Obydwa samochody są porównywalne pod względem przestronności wnętrza, co częściowo wynika ze zbliżonego rozstawu osi. Jednak w Accordzie jest nieco więcej miejsca na nogi dla pasażerów siedzących w drugim rzędzie. W Lagunie podróżuje się na wygodnych, kanapowych fotelach, na których nikt nie powinien odczuwać zmęczenia nawet podczas dłuższych podróży. W Hondzie fotele są twardsze ale zostały odpowiednio wyprofilowane. Jakość materiałów wykończeniowych jest bez zarzutu zarówno w Accordzie, jak i Lagunie.
Podobnie wysoki poziom modele te prezentują pod względem wyposażenia: ABS, EBV, ASR, 6 poduszek powietrznych, trójpunktowe pasy bezpieczeństwa z napinaczami i ogranicznikami napięcia, system mocowania fotelika Isofix a także klimatyzacja, pełna elektryka, radioodtwarzacz CD, światła ksenonowe. W Lagunie otrzymamy ponadto komputer pokładowy i system kontroli ciśnienia w oponach. Niestety nawet w tej wersji dopłaty wymaga system ESP, w Accordzie nie. W Hondzie natomiast nawet w opcji nie występuje komputer pokładowy.
Obydwa pojazdy prezentują wysoki poziom prowadzenia.
Z myślą o komforcie
zaprojektowano układ jezdny Laguny.
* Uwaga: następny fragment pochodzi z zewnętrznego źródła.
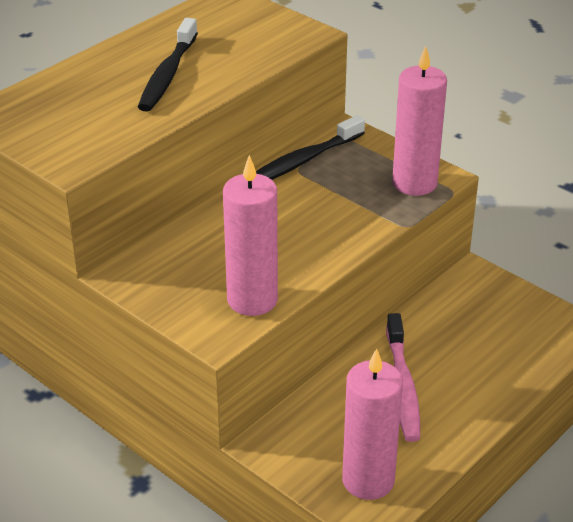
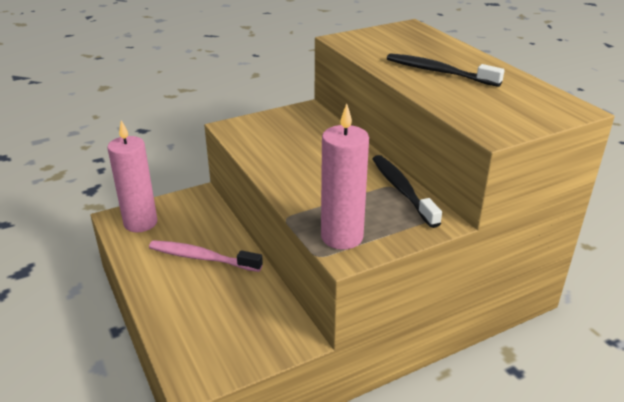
camera: 110 degrees right, 5 degrees down
(252, 300) = (251, 141): pink candle -> none

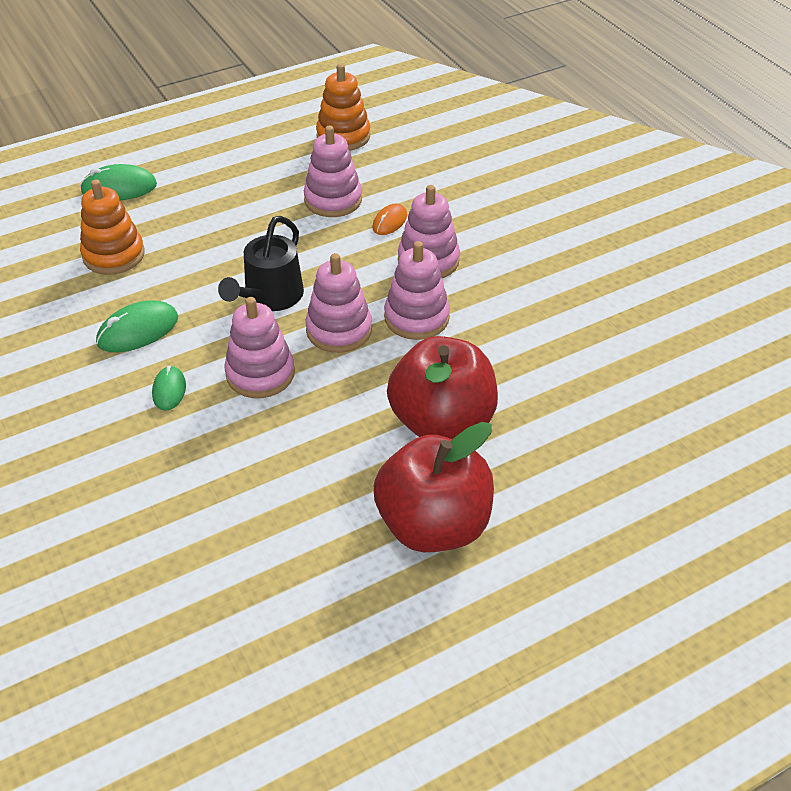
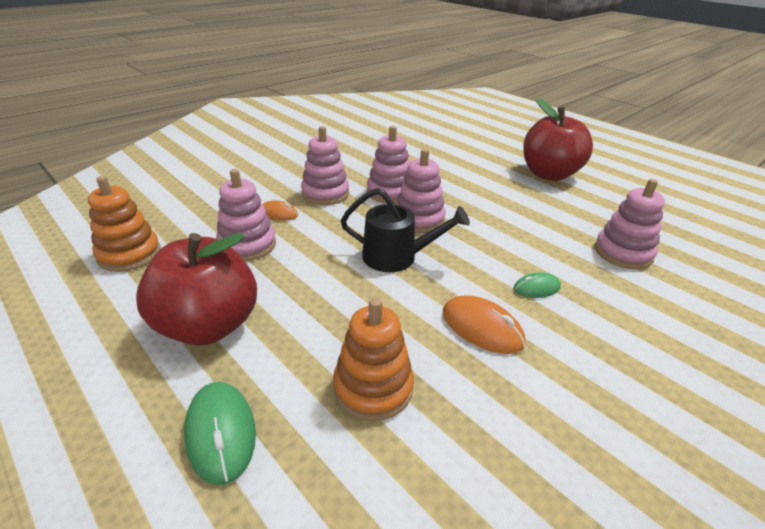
camera: 105 degrees left, 10 degrees down
(138, 330) = (482, 328): green mouse -> orange mouse
(260, 374) = (485, 246): pink stacking toy -> pink stacking toy (623, 253)
(442, 422) = (476, 177): red apple -> red apple (208, 325)

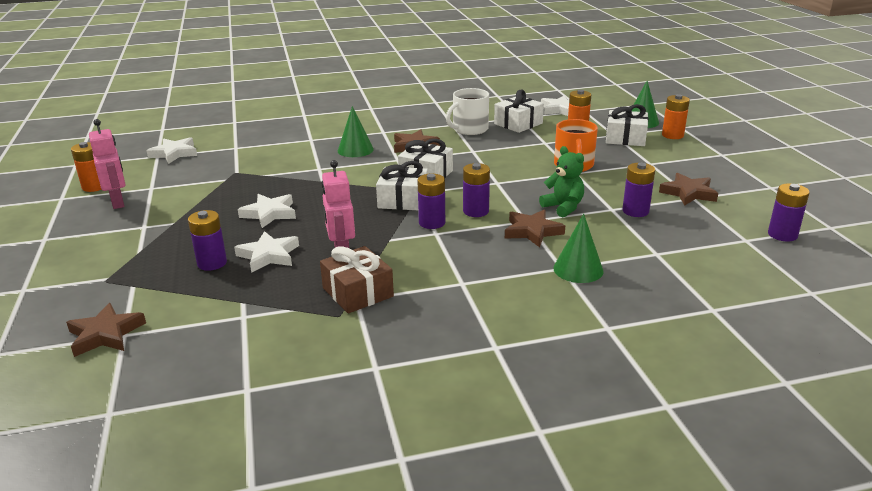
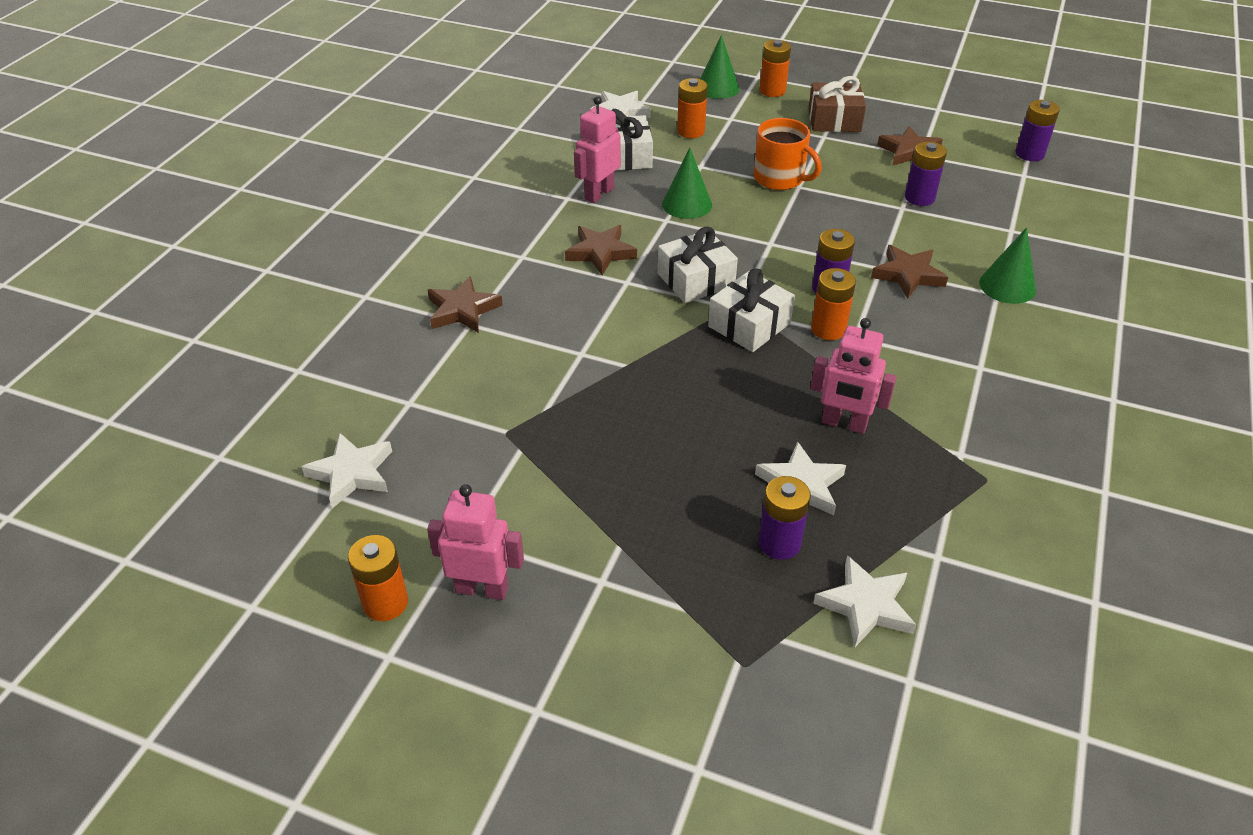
camera: 55 degrees left, 15 degrees up
(105, 334) = (897, 699): brown star -> brown star (462, 310)
(269, 214) = (680, 445): white star -> white star (866, 605)
(355, 150) = (555, 301): green cone -> green cone (687, 204)
(357, 292) = (947, 446): brown gift -> brown gift (834, 120)
(432, 223) = (828, 329): purple battery -> orange battery
(469, 129) = (599, 193): white mug -> pink robot
(563, 207) = (872, 232): green teddy bear -> none
(625, 138) = (748, 117): white gift -> none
Samochód zachowuje się stabilnie pokonując nierówności drogi i nie wpada przy tym w nieprzyjemne kołysanie. Nadwozie w minimalny sposób wychyla się podczas pokonywania zakrętów. Wysoko ocenić należy również zawieszenie Hondy, które zachęca do oddania się przyjemności z jazdy. Samochód sprężyście przejeżdża przez nierówności a twardsze od Laguny zawieszenie nie wpływa negatywnie na komfort jazdy.
Oszczędnie i dynamicznie
Do napędu porównywanych aut wykorzystano nowoczesne turbodiesle. Z uwagi na różnice w mocy – 120 KM w Lagunie i 140 KM w Accordzie, pominiemy porównywanie osiągów. Pierwszy w historii Hondy silnik Diesla można uznać za prawdziwe osiągnięcie. 2.2 – litrowa jednostka zapewnia bardzo dobre przyspieszenia w pełnym zakresie obrotów. Płynnie rozwija moc i nie ma przy tym turbodziur. Znakomicie także ją wyciszono. Spalanie w mieście nie przekracza 8 l/100 km. Napęd przekazywany jest poprzez 5 – biegową manualną przekładnię. Z silnikiem 1.9 dCi Laguny współpracuje natomiast 6- biegowa przekładnia. Na tle nie tylko Accorda ale i innych klasowych rywali wypada przeciętnie. Dotyczy to ekonomiki (w mieście zużycie 8,1 l/100 km) jak i głośności. Niestety jednostka Renault nie pozwala zapomnieć, że pod maską pracuje Diesel.
Laguna czy Accord ?
Z całą pewnością żadne z tych aut nie jest przeciętniakiem. Każde z nich ma niezaprzeczalne atuty. Obydwa pojazdy prezentują wysoki poziom pod względem bezpieczeństwa i wyposażenia, choć niektóre rzeczy mogą budzić pewne zdziwienie, jak brak komputera pokładowego w Accordzie i występujące na liście opcji światła przeciwmgłowe. W Lagunie w bogatej wersji Privilege dopłaty wymaga układ ESP. Jeżeli potrzebujemy dużego kombi, trafniejszym wyborem okaże się Accord, za którym dodatkowo przemawia dynamiczny, oszczędny i znakomicie wyciszony silnik. Cenowo konkurencję wygrywa Laguna kosztująca w wersji Privilege 105 700 zł a Accord Executive – 139 400 zł.